The city of Washington was hit by a ransomware attack Aug. 1 that cost the city more than $416,000 to recover from and make subsequent upgrades.

Dr. Maurice Dawson, a cybersecurity expert who teaches at University of Missouri-St. Louis, said local governments might not understand the value of the information stored in their systems.

“There is a wealth of data to be found on the systems of local governments. This could include Social Security numbers through registered voters, who would also provide information regarding their home,” he said. “That information would be exact location, taxes paid, other members of a household and additional personal information.”

Hackers could also try to get information that would allow them to access bank accounts, and the threat could come from a wide variety of sources, Dawson added.

He said local governments need to be aware of what type of data needs to be protected and have a process in place for cyber risk management. Network administrators should be continually updating to the most recent version of software as new vulnerabilities are discovered.

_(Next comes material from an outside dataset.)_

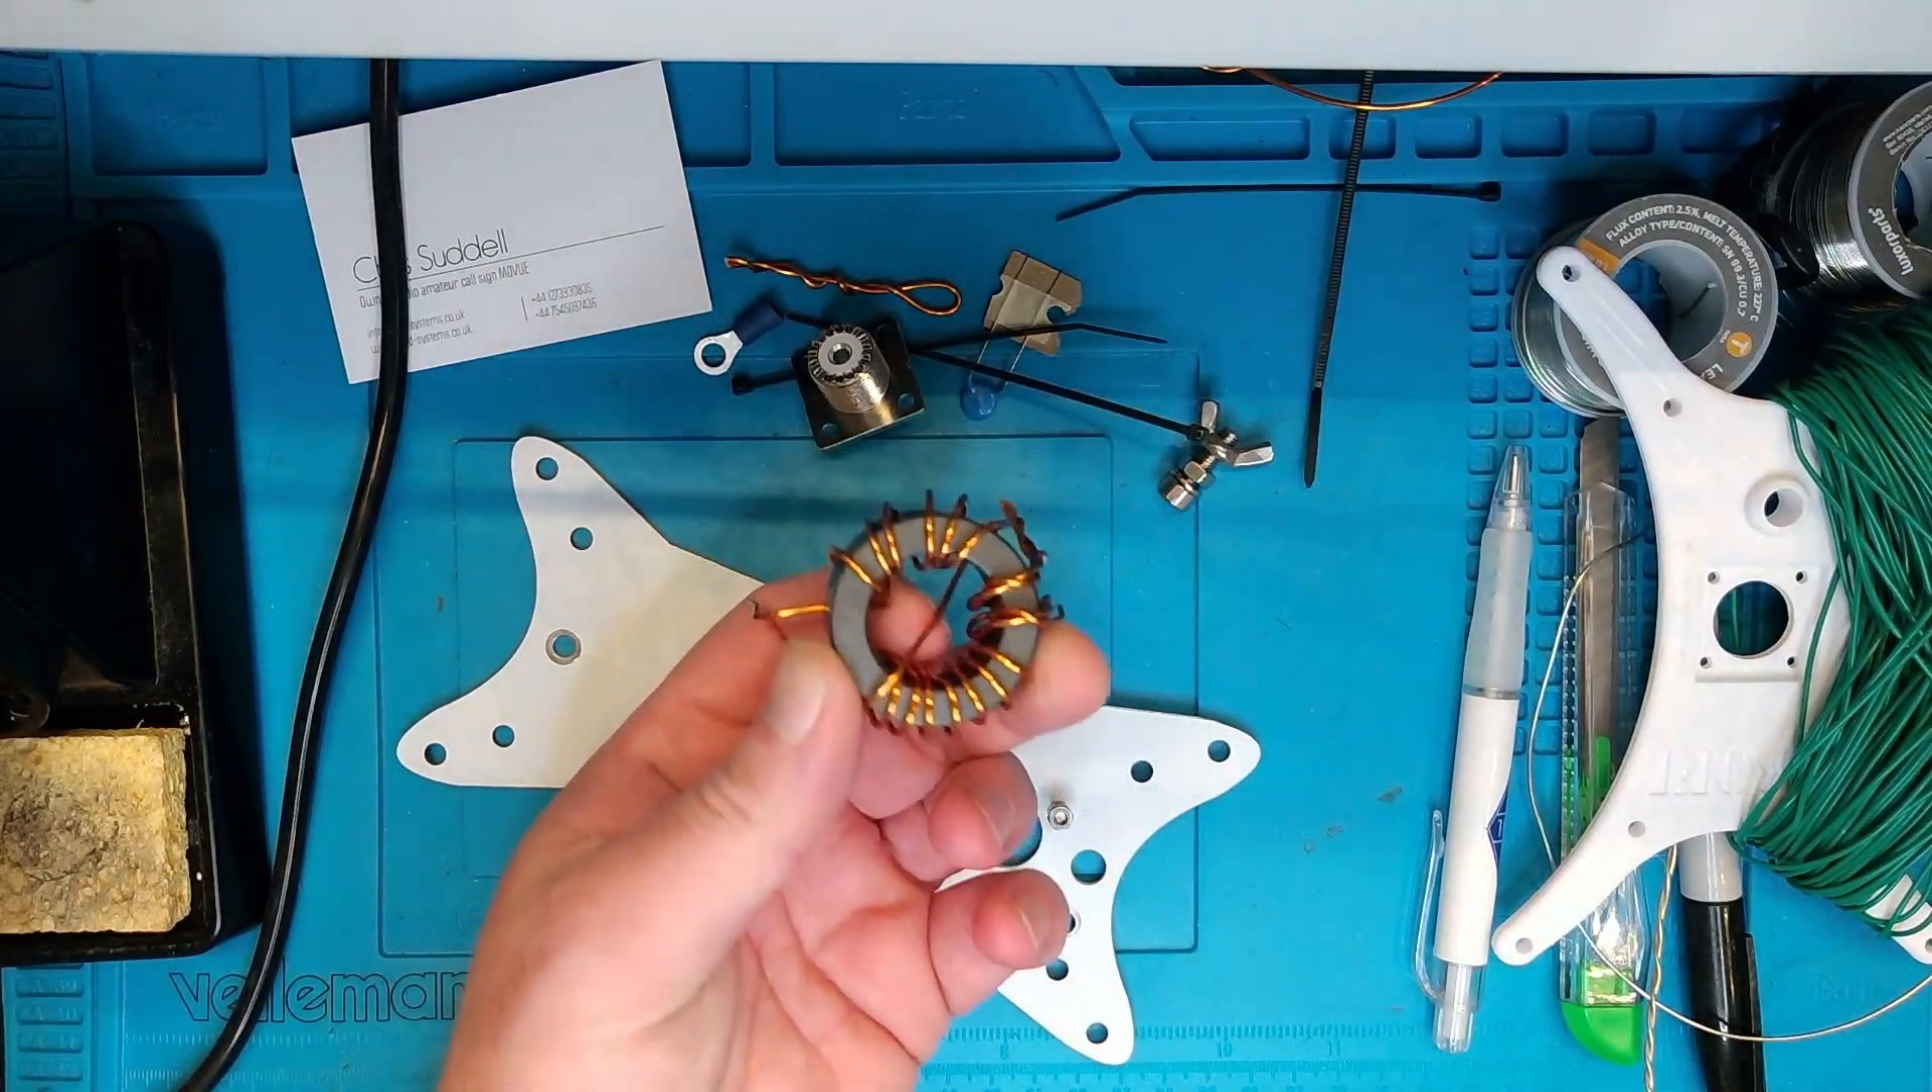So, I've wrapped the toroid. Not particularly well, but it's wrapped.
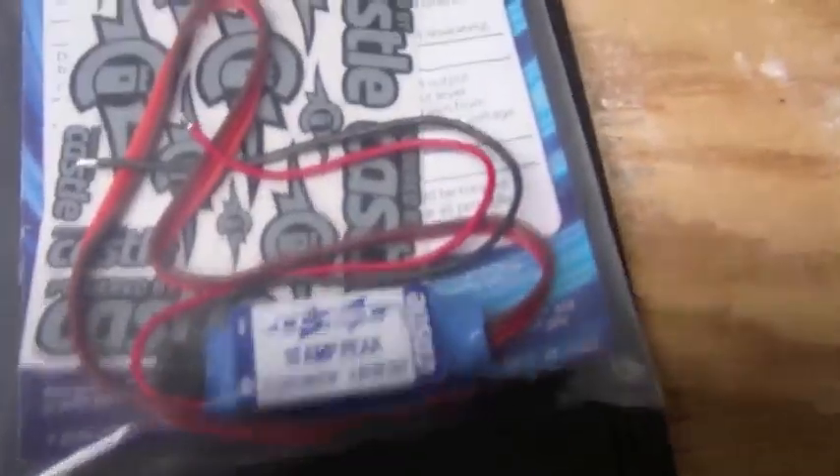Here we have the castle BEC I haven't wired yet.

If they can, government offices should purchase network equipment with features to prevent tampering, he said.

The internal challenge that many governments face is creating a culture of security among their employees, Dawson said. Everyone needs to be aware of how their actions can impact the security of an entire network, he said.

“In a world of hyper-connected systems, having someone just (access) your network through an unsecured device will add an Achilles, heel that will become a point of failure in the system,” Dawson said.